TASK MATERIAL -

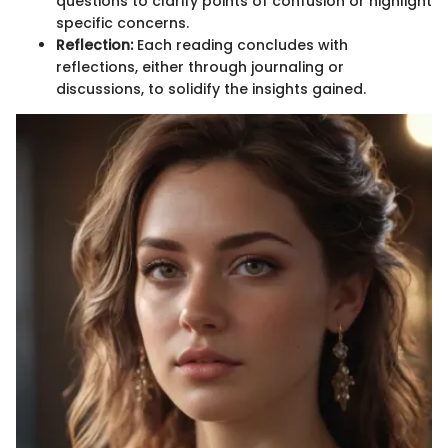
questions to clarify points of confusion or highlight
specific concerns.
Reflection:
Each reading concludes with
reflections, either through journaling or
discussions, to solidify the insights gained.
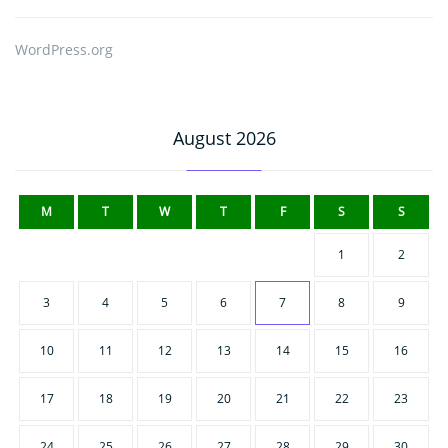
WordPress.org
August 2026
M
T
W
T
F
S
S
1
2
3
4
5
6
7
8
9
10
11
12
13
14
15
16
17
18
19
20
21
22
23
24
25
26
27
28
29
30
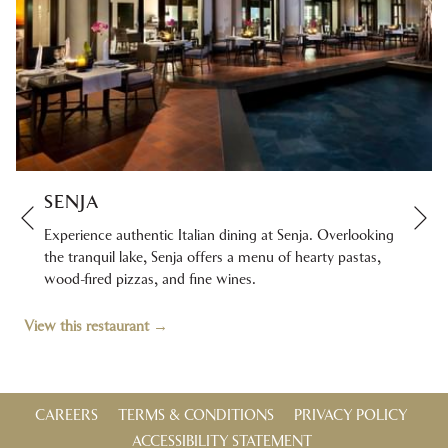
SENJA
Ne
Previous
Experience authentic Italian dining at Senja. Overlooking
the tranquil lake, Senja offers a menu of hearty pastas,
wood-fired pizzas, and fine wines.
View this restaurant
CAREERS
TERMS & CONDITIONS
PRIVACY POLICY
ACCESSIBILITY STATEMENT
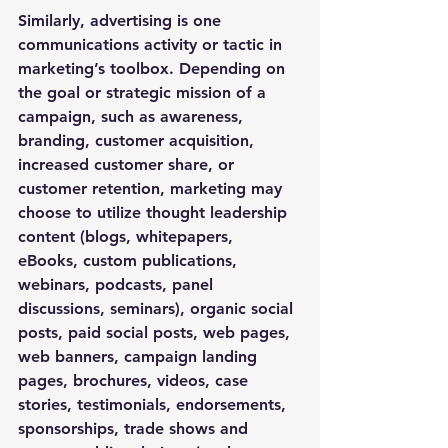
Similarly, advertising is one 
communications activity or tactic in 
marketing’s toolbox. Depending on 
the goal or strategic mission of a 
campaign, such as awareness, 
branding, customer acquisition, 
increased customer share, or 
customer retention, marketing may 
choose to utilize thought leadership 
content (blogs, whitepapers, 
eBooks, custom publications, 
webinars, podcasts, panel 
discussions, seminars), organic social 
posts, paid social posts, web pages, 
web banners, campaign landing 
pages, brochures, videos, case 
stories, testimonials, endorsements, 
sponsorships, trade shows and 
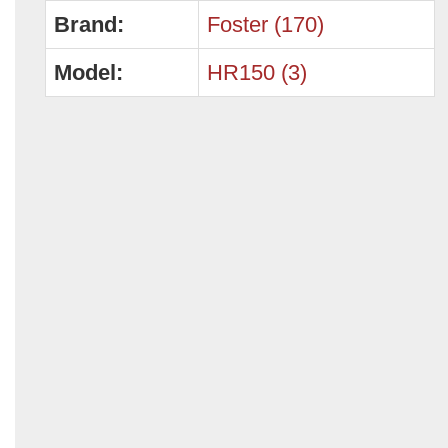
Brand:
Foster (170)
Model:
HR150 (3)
--
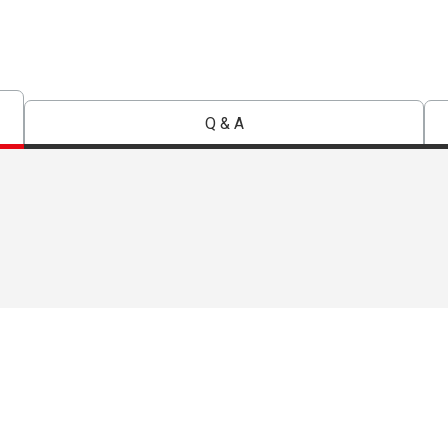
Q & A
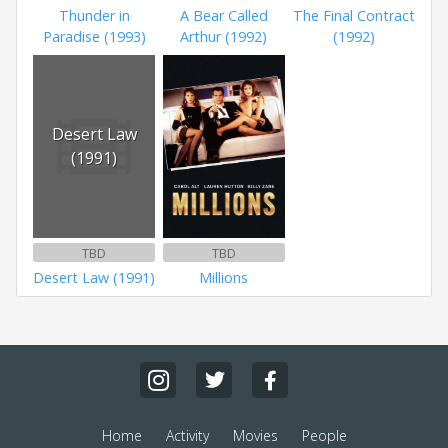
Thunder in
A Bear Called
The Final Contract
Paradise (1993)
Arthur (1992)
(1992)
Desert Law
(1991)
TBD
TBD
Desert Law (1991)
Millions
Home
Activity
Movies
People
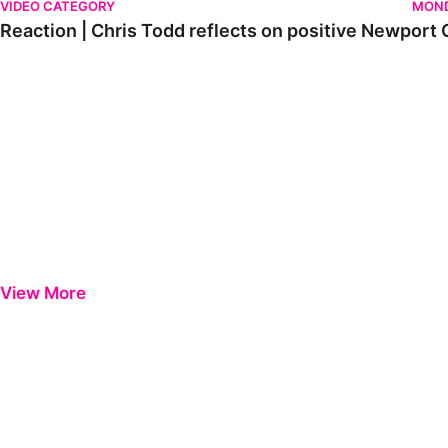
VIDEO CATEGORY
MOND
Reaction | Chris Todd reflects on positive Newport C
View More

ACTIVITY -
For the string "social", filter the data and copy out each line where it occurs.

WRITTEN SOLUTION -
discussions, seminars), organic social 
posts, paid social posts, web pages, 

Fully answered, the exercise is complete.